Task instructions:
Reproduce the records that follow exactly as they appear.

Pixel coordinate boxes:
- - - - -

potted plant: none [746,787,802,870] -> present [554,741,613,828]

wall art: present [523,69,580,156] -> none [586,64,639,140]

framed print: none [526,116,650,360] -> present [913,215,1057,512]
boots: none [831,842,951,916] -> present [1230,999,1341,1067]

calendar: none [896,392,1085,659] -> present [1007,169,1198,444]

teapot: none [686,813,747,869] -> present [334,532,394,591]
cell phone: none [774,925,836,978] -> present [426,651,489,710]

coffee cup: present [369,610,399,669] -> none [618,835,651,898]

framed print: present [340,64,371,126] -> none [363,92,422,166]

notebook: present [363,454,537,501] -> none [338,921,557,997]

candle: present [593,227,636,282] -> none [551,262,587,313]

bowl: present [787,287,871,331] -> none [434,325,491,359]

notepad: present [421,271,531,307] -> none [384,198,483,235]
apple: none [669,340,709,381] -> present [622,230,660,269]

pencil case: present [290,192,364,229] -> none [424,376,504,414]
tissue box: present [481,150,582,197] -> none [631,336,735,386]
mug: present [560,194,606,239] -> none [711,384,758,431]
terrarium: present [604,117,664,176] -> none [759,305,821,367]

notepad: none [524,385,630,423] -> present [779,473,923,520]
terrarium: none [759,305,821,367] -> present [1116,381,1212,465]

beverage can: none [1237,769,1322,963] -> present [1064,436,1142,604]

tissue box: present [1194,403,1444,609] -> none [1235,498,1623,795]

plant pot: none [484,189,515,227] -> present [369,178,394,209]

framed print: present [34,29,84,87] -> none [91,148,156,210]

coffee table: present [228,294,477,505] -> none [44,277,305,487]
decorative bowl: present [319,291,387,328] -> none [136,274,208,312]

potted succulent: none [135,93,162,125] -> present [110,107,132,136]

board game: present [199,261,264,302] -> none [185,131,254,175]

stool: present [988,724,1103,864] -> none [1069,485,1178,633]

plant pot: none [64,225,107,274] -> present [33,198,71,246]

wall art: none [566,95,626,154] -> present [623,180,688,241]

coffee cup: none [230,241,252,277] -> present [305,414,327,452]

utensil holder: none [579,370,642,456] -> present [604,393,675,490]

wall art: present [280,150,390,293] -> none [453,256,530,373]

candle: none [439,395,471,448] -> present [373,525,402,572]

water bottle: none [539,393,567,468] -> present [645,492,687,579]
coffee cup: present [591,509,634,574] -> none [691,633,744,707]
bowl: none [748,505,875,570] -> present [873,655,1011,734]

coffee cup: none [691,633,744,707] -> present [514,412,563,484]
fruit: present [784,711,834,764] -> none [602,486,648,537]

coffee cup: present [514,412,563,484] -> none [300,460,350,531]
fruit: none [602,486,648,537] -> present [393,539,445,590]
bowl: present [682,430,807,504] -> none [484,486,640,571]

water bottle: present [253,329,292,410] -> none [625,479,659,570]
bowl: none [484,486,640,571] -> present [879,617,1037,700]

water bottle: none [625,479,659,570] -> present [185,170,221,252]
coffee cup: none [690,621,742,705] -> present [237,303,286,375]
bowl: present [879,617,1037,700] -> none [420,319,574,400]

- - - - -

Solved problem:
potted plant: none [746,787,802,870] -> present [554,741,613,828]

wall art: present [523,69,580,156] -> none [586,64,639,140]

framed print: none [526,116,650,360] -> present [913,215,1057,512]
boots: none [831,842,951,916] -> present [1230,999,1341,1067]

calendar: none [896,392,1085,659] -> present [1007,169,1198,444]

teapot: none [686,813,747,869] -> present [334,532,394,591]
cell phone: none [774,925,836,978] -> present [426,651,489,710]

coffee cup: present [369,610,399,669] -> none [618,835,651,898]

framed print: present [340,64,371,126] -> none [363,92,422,166]

notebook: present [363,454,537,501] -> none [338,921,557,997]

candle: present [593,227,636,282] -> none [551,262,587,313]

bowl: present [787,287,871,331] -> none [434,325,491,359]

notepad: present [421,271,531,307] -> none [384,198,483,235]
apple: none [669,340,709,381] -> present [622,230,660,269]

pencil case: present [290,192,364,229] -> none [424,376,504,414]
tissue box: present [481,150,582,197] -> none [631,336,735,386]
mug: present [560,194,606,239] -> none [711,384,758,431]
terrarium: present [604,117,664,176] -> none [759,305,821,367]

notepad: none [524,385,630,423] -> present [779,473,923,520]
terrarium: none [759,305,821,367] -> present [1116,381,1212,465]

beverage can: none [1237,769,1322,963] -> present [1064,436,1142,604]

tissue box: present [1194,403,1444,609] -> none [1235,498,1623,795]

plant pot: none [484,189,515,227] -> present [369,178,394,209]

framed print: present [34,29,84,87] -> none [91,148,156,210]

coffee table: present [228,294,477,505] -> none [44,277,305,487]
decorative bowl: present [319,291,387,328] -> none [136,274,208,312]

potted succulent: none [135,93,162,125] -> present [110,107,132,136]

board game: present [199,261,264,302] -> none [185,131,254,175]

stool: present [988,724,1103,864] -> none [1069,485,1178,633]

plant pot: none [64,225,107,274] -> present [33,198,71,246]

wall art: none [566,95,626,154] -> present [623,180,688,241]

coffee cup: none [230,241,252,277] -> present [305,414,327,452]

utensil holder: none [579,370,642,456] -> present [604,393,675,490]

wall art: present [280,150,390,293] -> none [453,256,530,373]

candle: none [439,395,471,448] -> present [373,525,402,572]

water bottle: none [539,393,567,468] -> present [645,492,687,579]
coffee cup: present [591,509,634,574] -> none [691,633,744,707]
bowl: none [748,505,875,570] -> present [873,655,1011,734]

coffee cup: none [691,633,744,707] -> present [514,412,563,484]
fruit: present [784,711,834,764] -> none [602,486,648,537]

coffee cup: present [514,412,563,484] -> none [300,460,350,531]
fruit: none [602,486,648,537] -> present [393,539,445,590]
bowl: present [682,430,807,504] -> none [484,486,640,571]

water bottle: present [253,329,292,410] -> none [625,479,659,570]
bowl: none [484,486,640,571] -> present [879,617,1037,700]

water bottle: none [625,479,659,570] -> present [185,170,221,252]
coffee cup: none [690,621,742,705] -> present [237,303,286,375]
bowl: present [879,617,1037,700] -> none [420,319,574,400]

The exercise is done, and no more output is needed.